EXERCISE INSTRUCTIONS:
1. Answer these questions about the forum post on silver soldering a model boiler.
(a) What test did the writer decide to start with?
(b) Where was the leak found on the first test?
(c) What tool did the writer use to re-solder?
2. Write the next part of the forum post about silver soldering a model boiler, picking up after its final sentence.

|Bill Dawes||08/05/2021 11:21:32|
|460 forum posts|
Hi all of you silver soldering gurus.
My quest to finish my Emma Victoria boiler seems relentless.
Got to the 'finished it' stage ready for testing. Decided to start off with a soap bubble leak test with a couple of psi.
First test didn't even register on the pressure gauge, leak inside firebox around one of the inner firebox flanges.
Set to with the propane torch re-soldered, and tested again, leak from other side now and a bit from one of the stays on the outside. pickled again and soldered.
Now ready to test again.
Now my question is, silver soldering a 'small' leak inside the firebox with a hefty propane torch seems like using a sledgehammer to crack a nut.
All that heat going in to get one tiny bit up to temperature.

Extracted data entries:
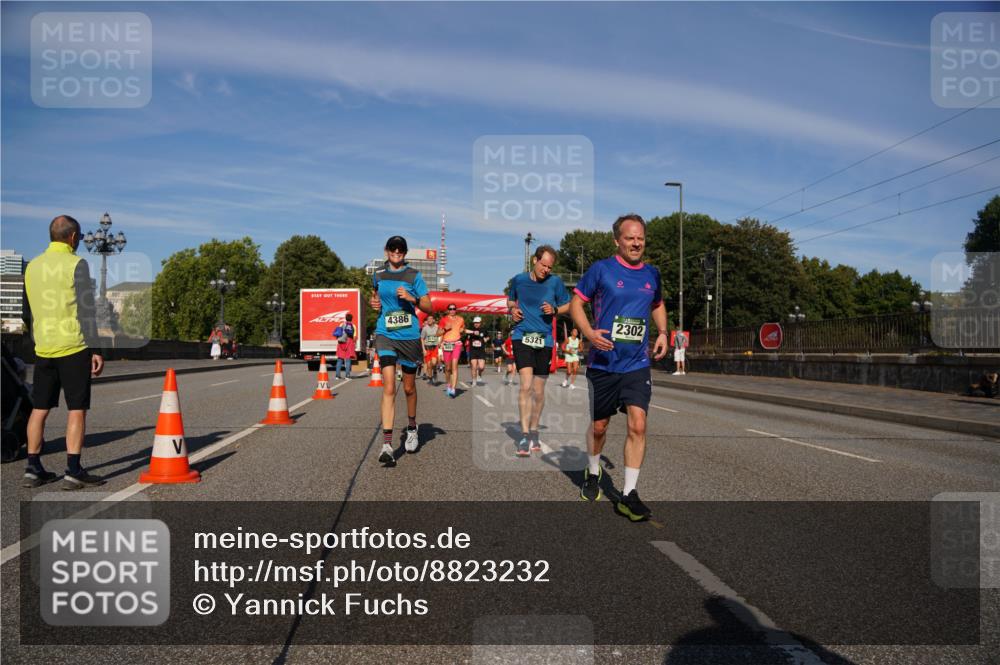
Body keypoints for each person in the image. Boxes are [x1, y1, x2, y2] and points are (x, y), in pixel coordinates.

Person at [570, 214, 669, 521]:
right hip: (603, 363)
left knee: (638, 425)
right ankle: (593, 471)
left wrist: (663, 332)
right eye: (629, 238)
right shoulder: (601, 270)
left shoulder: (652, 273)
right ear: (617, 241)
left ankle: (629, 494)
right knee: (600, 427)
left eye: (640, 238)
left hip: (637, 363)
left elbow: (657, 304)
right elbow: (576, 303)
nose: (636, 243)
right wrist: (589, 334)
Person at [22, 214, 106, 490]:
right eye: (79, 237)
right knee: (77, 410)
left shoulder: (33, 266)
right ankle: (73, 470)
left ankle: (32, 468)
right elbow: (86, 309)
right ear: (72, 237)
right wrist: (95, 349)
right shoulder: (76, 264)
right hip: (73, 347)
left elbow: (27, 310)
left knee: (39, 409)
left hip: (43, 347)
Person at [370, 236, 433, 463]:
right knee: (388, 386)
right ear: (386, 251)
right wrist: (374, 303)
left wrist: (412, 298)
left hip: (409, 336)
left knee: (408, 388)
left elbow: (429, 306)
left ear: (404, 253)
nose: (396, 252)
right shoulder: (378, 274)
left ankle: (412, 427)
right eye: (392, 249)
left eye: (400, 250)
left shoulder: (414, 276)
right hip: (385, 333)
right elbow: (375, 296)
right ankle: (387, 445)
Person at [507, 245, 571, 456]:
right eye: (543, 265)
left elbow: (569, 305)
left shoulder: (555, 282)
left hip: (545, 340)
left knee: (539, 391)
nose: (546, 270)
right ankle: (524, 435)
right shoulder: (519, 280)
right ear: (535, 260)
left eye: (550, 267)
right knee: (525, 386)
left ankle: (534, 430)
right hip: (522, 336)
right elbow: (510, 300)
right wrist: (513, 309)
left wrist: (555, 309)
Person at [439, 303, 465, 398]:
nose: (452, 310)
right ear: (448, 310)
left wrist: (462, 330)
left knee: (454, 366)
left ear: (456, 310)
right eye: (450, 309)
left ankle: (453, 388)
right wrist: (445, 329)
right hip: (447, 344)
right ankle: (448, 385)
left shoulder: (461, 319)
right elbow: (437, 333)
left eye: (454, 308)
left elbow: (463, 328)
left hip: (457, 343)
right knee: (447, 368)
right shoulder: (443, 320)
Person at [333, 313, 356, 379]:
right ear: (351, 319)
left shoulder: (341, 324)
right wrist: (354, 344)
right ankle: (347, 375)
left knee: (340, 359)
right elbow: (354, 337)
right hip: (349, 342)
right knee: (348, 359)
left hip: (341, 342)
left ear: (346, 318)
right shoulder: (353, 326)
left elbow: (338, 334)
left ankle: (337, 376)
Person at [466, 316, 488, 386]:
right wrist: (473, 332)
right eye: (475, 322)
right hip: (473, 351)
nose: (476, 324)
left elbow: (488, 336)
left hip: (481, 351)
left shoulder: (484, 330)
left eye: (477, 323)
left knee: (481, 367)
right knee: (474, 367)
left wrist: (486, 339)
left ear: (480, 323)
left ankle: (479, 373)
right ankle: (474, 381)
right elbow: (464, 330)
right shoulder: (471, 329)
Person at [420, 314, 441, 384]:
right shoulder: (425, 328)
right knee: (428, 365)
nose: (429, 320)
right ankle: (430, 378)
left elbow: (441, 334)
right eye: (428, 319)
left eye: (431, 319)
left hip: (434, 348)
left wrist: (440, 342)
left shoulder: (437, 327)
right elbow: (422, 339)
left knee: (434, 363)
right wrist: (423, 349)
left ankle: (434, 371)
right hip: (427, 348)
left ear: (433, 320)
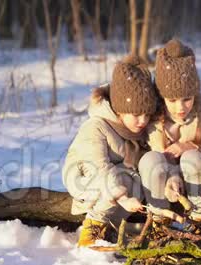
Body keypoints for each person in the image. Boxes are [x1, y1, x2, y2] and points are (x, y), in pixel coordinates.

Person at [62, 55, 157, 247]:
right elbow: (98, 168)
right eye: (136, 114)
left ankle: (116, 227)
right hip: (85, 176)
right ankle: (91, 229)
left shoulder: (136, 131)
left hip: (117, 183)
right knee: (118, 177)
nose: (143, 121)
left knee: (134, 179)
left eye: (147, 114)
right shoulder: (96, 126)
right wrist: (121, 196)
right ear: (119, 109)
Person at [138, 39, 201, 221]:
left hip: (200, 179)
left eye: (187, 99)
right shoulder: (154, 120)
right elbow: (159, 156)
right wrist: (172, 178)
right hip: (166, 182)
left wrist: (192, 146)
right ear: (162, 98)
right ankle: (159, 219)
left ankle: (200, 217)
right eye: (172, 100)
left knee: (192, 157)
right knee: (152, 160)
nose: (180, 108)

ANSWERS TO EACH TASK:
1.
(a) A soap bubble leak test with a couple of psi.
(b) Inside the firebox, around one of the inner firebox flanges.
(c) A propane torch.

2.
Does anyone use oxy propane for such jobs. A friend of mine has made a few stationary boilers using oxy acetylene and is perplexed at the thought of having to use huge propane burners but then he is a qualified welding engineer and knows what he is doing.
I have seen Helen at Western Steam making silver soldering a boiler look a doddle, she is using what looks like some form of oxy/fuel system.
I was looking at the Rothenberger Roxy 120L kit on sale at various places including Machine Mart but not sure how long the gas lasts, not long I guess but maybe long enough for leak fixes.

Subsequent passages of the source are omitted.